Question: How is it possible that I don’t understand a single word uttered over the course of this brilliant album, but it still has the ability to put tears in my eyes? Answer: That’s what music is all about.
#1: Radiohead/ Kid A (2000)
The year was 2000. The sovereignty of the massive OK Computer still resonated throughout the world, even three full years after its release, and the natives were restless–we wanted more, and specifically, we wanted another OK Computer. What we got instead was, well, what was it? It certainly didn’t sound anything like the band we’d grown to love after The Bends and obsessed over with wild anticipation after the aforementioned masterpiece. Was this even the same band? Still, these new musical sounds and the production effects behind them were undeniably breathtaking, and after ample time passed and all of the intricate pieces of Kid A were allowed to fully sink in, it was evident that Radiohead had actually reshaped the way that the world would think about music going forward, bravely forgoing what surely would have been a disappointing attempt to re-create the inimitable OK Computer and instead choosing to move forward and innovate. Frustrated and depressed on tour while suffering from writer’s block, lead singer Thom Yorke finally threw aside the guitar, instead convincing the band to head in an entirely new direction while drawing upon their electronic and classical influences. What resulted was an album every bit as perfect as the one that preceded it, and one with a sound all its own.
Ambient organ notes open the album on the strongest note imaginable, as “Everything in its Right Place” is a vast and surprising yet immediate beginning that showcases the band’s shift in style with Yorke’s spot-on, fuzzy vocals and eerie tone; I much prefer the airiness of this version to the faster, drum-laced live production, and this high in the running for the greatest opening track of all time, no joke. Even more shocking is the turbulent, thrusting bass line on “The National Anthem”, which progresses into a chaotic yet perfectly orchestrated traffic jam of horns, strings and percussion through its massive coda. The fascinating but unsettling “Idioteque”is nearly a pure techno track initially with its synthesized, gyrating drum beats, but Yorke’s spastic vocals are dripping with fear and confusion (“ice age coming!”) as Johnny Greenwood’s sampled electronic chord loops form the glue for one of the this album’s finest moments of complexity. The only track that even approaches mainstream accessibility is the melodic “Optimistic”, where we finally hear a stomping guitar riff characteristic of the band’s prior accomplishments, but it is still layered by Greenwood’s reinvention of the ancient Ondes Martenot instrument. Elsewhere, the band keeps us guessing and electrified all the while with exquisite quasi-instrumentals like “Treefingers” and the title track.

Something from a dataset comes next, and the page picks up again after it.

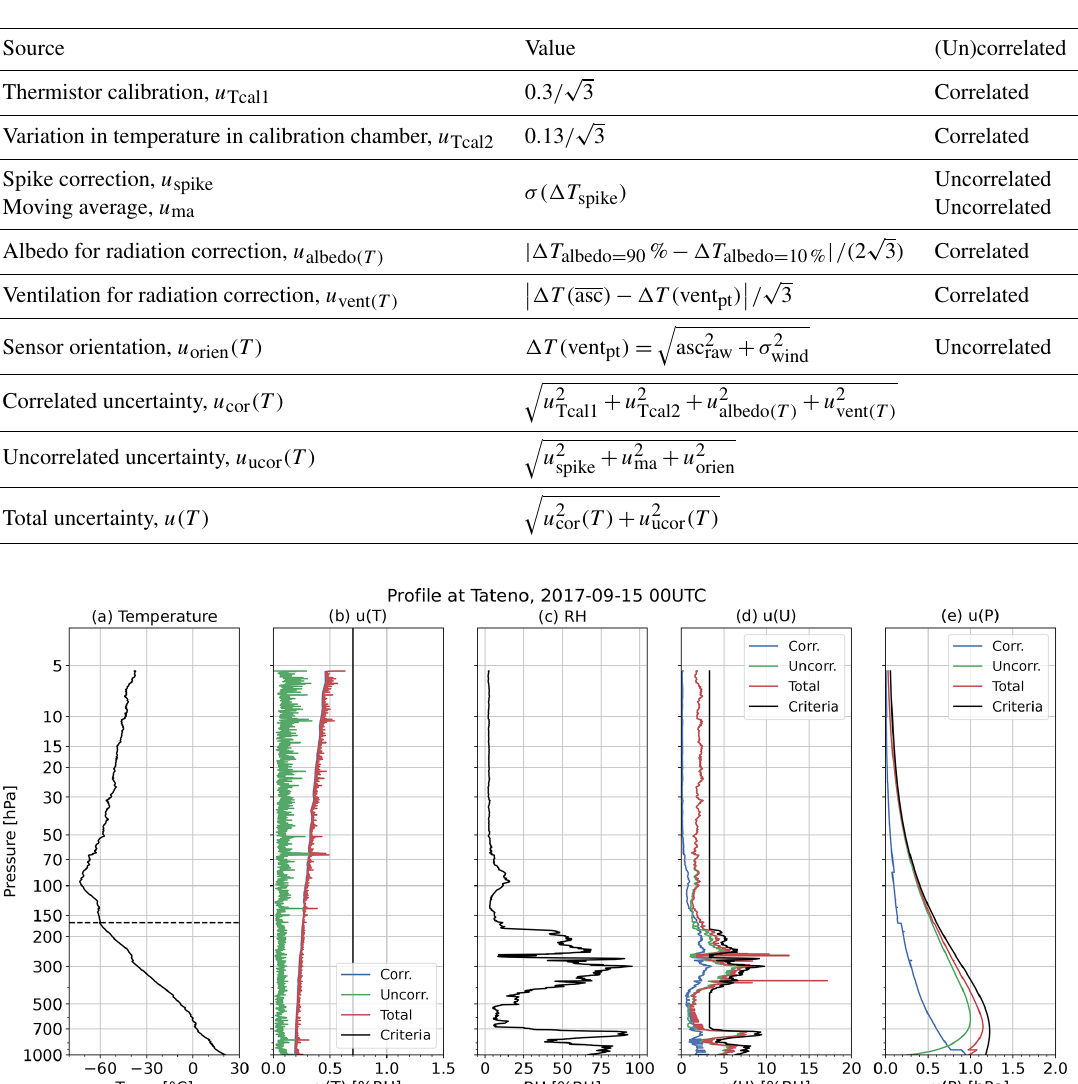
Table 2. Sources contributing to iMS-100 temperature measurement uncertainty.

Radiohead’s penchant for gorgeous, melancholy acoustic tracks doesn’t completely fall by the wayside, as “How To Disappear Completely” establishes that element and expands upon it with a symphonic string backing that makes it a huge, soaring highlight here. The first song to immediately capture my attention when I first started listening to bootleged concerts in the summer of 2000 was the surreal “In Limbo”, which is also one of the earliest composed songs included on this album. The track builds with a steady bass line and purgatory images revealing the band at their darkest and most paranoid, while the snare heavy “Morning Bell” brightens things up ever so slightly and allows drummer Phil Selway to truly shine. A sparse, haunting version of early live acoustic favorite “Motion Picture Soundtrack” sends Kid A off into the dark night as Yorke sings in falsetto, “I will see you/ In the next life.” There is striking depth and musical genius here on what began as an experiment and evolved into a transcendent masterpiece, and what an astounding album it is that can forcefully usher in the excitement and hope of a new decade while simultaneously echoing dark, apocalyptic sentiments of fear and uncertainty for the past, present and future.